Selected excerpt ->

+--

4 Says the Lord who takes up our cause; the Lord of armies is his name, the Holy One of Israel.
Onzes Verlossers Naam is HEERE der heirscharen, de Heilige Israels.
5 Be seated in the dark without a word, O daughter of the Chaldaeans: for you will no longer be named, The Queen of Kingdoms.
Zit stilzwijgende, en ga in de duisternis, gij dochter der Chaldeen! want gij zult niet meer genoemd worden koningin der koninkrijken.
6 I was angry with my people, I put shame on my heritage, and gave them into your hands: you had no mercy on them; you put a cruel yoke on those who were old;
Ik was op Mijn volk zeer toornig, Ik ontheiligde Mijn erve, en Ik gaf hen over in uw hand; doch gij beweest hun geen barmhartigheden, ja, zelfs over den oude maaktet gij uw juk zeer zwaar.
7 And you said, I will be a queen for ever: you did not give attention to these things, and did not keep in mind what would come after.
En gij zeidet: Ik zal koningin zijn in eeuwigheid; tot nog toe hebt gij deze dingen niet in uw hart genomen, gij hebt aan het einde daarvan niet gedacht.
8 So now take note of this, you who are given up to pleasure, living without fear of evil, saying in your heart, I am, and there is no one like me; I will never be a widow, or have my children taken from me.
Nu dan, hoor dit, gij weelderige! die zo zeker woont, die in haar hart zegt: Ik ben het, en niemand meer dan ik: ik zal geen weduwe zitten, noch de beroving van kinderen kennen.
9 But these two things will come on you suddenly in one day, the loss of children and of husband: in full measure they will come on you, for all your secret arts, and all your wonders.
Doch deze beide dingen zullen u in een ogenblik overkomen, op een dag, de beroving van kinderen en weduwschap; volkomenlijk zullen zij u overkomen, vanwege de veelheid uwer toverijen, vanwege de menigte uwer bezweringen.
10 For you had faith in your evil-doing; you said, No one sees me; by your wisdom and knowledge you have been turned out of the way: and you have said in your heart, I am, and there is no other.
Want gij hebt op uw boosheid vertrouwd; gij hebt gezegd: Niemand ziet mij; uw wijsheid en uw wetenschap heeft u afkerig gemaakt; en gij hebt in uw hart gezegd: Ik ben het, en niemand meer dan ik.
11 Because of this evil will come on you, which may not be turned away for any price: and trouble will overtake you, from which no money will give salvation: destruction will come on you suddenly, without your knowledge.

+--

(Document structure recognition data)
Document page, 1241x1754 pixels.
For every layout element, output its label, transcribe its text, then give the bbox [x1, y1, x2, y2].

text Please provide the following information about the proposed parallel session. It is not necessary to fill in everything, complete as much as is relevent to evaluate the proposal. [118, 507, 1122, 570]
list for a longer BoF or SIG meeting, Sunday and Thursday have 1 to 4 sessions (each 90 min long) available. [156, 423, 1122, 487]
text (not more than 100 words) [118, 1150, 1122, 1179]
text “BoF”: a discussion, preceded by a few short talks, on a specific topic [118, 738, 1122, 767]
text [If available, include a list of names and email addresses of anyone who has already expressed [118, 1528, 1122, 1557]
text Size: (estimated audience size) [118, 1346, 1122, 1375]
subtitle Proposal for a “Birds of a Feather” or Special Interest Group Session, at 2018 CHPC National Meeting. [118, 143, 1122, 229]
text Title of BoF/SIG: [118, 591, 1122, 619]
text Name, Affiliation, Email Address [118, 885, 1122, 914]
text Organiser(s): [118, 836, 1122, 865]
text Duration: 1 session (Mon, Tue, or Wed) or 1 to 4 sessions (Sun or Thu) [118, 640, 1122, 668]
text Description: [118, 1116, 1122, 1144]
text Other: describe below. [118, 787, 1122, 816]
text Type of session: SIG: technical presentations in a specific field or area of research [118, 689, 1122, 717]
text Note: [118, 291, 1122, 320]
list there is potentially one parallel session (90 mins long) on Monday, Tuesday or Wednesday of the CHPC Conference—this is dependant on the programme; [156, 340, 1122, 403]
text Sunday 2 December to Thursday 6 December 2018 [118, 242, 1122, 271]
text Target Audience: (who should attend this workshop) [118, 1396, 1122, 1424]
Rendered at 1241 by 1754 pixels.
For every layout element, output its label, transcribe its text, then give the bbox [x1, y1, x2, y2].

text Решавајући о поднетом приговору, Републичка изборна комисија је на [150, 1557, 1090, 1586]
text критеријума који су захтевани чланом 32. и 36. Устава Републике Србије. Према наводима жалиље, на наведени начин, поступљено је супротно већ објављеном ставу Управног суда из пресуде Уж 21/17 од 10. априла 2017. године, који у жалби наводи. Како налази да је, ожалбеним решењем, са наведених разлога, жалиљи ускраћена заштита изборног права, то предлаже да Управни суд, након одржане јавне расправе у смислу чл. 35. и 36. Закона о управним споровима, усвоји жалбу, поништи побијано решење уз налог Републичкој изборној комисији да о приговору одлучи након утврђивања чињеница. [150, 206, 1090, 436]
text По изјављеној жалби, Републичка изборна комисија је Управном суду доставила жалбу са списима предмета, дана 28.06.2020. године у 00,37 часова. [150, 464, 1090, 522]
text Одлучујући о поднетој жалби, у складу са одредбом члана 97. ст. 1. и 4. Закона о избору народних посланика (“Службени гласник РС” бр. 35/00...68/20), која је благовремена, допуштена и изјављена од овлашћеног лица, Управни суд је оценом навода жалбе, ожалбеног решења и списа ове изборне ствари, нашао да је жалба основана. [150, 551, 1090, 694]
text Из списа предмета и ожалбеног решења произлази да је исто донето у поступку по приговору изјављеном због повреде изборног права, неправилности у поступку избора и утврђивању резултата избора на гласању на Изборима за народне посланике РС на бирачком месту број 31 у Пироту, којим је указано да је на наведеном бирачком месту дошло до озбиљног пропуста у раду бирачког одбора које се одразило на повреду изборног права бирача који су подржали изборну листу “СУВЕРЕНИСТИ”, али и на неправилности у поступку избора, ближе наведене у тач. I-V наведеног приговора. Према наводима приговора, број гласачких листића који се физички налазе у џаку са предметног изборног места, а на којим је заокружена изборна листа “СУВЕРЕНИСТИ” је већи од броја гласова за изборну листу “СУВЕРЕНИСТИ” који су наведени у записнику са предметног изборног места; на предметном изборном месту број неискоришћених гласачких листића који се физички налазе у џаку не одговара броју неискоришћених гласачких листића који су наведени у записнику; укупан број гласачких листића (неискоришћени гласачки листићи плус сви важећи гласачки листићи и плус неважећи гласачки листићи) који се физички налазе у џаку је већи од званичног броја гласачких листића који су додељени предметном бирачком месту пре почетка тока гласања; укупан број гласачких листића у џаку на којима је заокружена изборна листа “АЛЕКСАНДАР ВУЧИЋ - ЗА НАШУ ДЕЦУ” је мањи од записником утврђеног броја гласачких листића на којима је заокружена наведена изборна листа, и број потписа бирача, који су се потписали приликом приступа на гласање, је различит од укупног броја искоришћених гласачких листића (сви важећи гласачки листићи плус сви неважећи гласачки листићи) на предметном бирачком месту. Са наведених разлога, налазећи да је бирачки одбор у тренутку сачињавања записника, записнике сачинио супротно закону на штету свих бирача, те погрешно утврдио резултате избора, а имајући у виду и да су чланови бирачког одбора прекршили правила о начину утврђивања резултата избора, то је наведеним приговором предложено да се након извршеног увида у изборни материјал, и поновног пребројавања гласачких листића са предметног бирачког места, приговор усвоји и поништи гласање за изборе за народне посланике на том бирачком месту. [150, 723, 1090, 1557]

+--

What you will do ->
A) Rewrite the part of the excerpt starting at "Onzes Verlossers Naam" and ending at "koningin der koninkrijken.", replacing "Chaldaeans" with "Babylonians".
B) In the excerpt, what name will the daughter of the Chaldaeans no longer be called?

Answers for this exercise ->
A)
Onzes Verlossers Naam is HEERE der heirscharen, de Heilige Israels.
5 Be seated in the dark without a word, O daughter of the Babylonians: for you will no longer be named, The Queen of Kingdoms.
Zit stilzwijgende, en ga in de duisternis, gij dochter der Chaldeen! want gij zult niet meer genoemd worden koningin der koninkrijken.

B) The Queen of Kingdoms.